Wednesday, September 23, 2009

Justice takes the stand as a character witness

Justice's morning blog post offers some defense of Drayton McLane. Some nuggets as to what Run-DMc got wrong:

-Cecil Cooper should have been fired months ago. Drayton knew this guy was a disaster both in the clubhouse and on the field, and yet because he wanted to try and be fair, he couldn't bring himself to do it.

-Not understanding Gerry Hunsicker's importance to the franchise. I'm not sure whether he fired Gerry or shoved him toward the door, but this was a bad day for the Astros. On the other hand, there's plenty of blame to go around. Bad relationships are a two-way street. They'd come to despise one another.

-Instead of understanding that the Astros needed a full-scale overhaul, he tried to patch it together and keep the franchise competitive. He had the money to spend, so he spent it. In hindsight, Carlos Lee, Miguel Tejada, Woody Williams, Pudge Rodriguez, Mike Hampton, Russ Ortiz, Kaz Matsui and Jason Jennings were all mistakes. But the Astros didn't have major league talent available and they wanted to stay competitive.

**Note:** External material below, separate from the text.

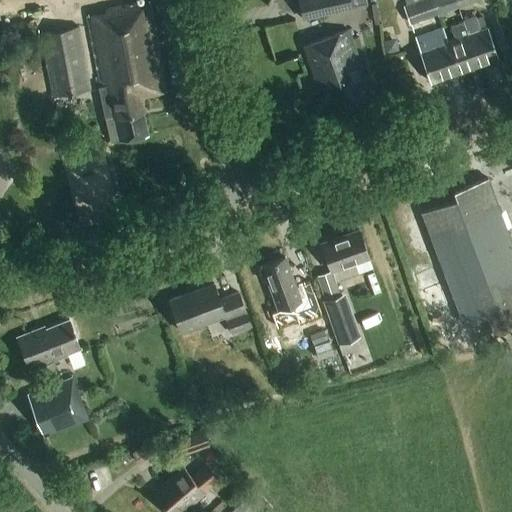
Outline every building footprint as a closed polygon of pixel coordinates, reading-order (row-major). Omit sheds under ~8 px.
[(364,0),(297,0),(302,20),(350,10),(366,7),(364,0)] [(437,14),(432,0),(401,0),(404,7),(410,24),(437,14)] [(445,11),(457,7),(455,0),(432,0),(437,14),(438,17),(446,14),(445,11)] [(139,98),(166,92),(149,1),(105,10),(106,13),(86,17),(100,87),(98,88),(110,142),(147,134),(139,98)] [(466,34),(478,66),(498,59),(483,17),(475,20),(474,18),(462,22),(466,34)] [(458,73),(478,66),(466,34),(462,22),(449,27),(454,39),(447,41),(458,73)] [(52,98),(90,90),(79,27),(41,34),(52,98)] [(458,73),(447,41),(442,28),(415,38),(419,51),(430,83),(458,73)] [(363,71),(348,30),(302,47),(316,88),(336,81),(345,105),(366,97),(364,91),(368,89),(362,72),(363,71)] [(511,327),(511,245),(496,203),(487,179),(453,191),(456,200),(421,213),(463,325),(486,316),(493,334),(511,327)] [(358,273),(372,267),(359,231),(321,245),(330,271),(354,262),(358,273)] [(292,314),(299,311),(303,310),(300,302),(284,259),(262,267),(258,271),(262,282),(268,283),(278,310),(289,306),(292,314)] [(231,334),(250,327),(238,293),(220,300),(213,284),(169,300),(180,332),(225,316),(231,334)] [(325,301),(324,302),(339,344),(357,338),(360,337),(345,294),(339,296),(325,301)] [(69,320),(35,334),(34,331),(17,338),(30,371),(67,356),(66,355),(80,350),(69,320)] [(361,347),(367,365),(407,352),(397,321),(368,331),(372,343),(361,347)] [(72,377),(26,395),(43,437),(88,419),(72,377)] [(172,458),(207,446),(202,429),(167,441),(172,458)] [(142,447),(131,454),(138,464),(149,457),(142,447)] [(165,511),(181,511),(204,493),(203,492),(217,480),(204,465),(190,477),(183,469),(165,484),(170,489),(156,501),(165,511)]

So what are the lessons Justice alleges Drayton has learned?

I think they've gotten Drayton to understand the importance of player development. In the past, he might have thought spending $1 million on draft pick was foolish, but spending $100 million on Carlos Lee was smart. Now he understands the opposite is true.

He can also look at the Astros and understand there needs to be larger thinking, a big-picture approach. Everything begins with the farm system, and while it's right to give Tommy Manzella, Chris Johnson and Jason Castro an opportunity to play next year, there's no guarantee they'll be any good. There's also no choice.


So the question lies in the approval rating of Astros County:

1 comment:

Anonymous said...

No self-respecting Astros fan should take anything Richard Justice says seriously. He stays too busy brown-nosing Uncle D, Ed Wade, and the Astros manager of the day to ever learn or write anything worthwhile about baseball.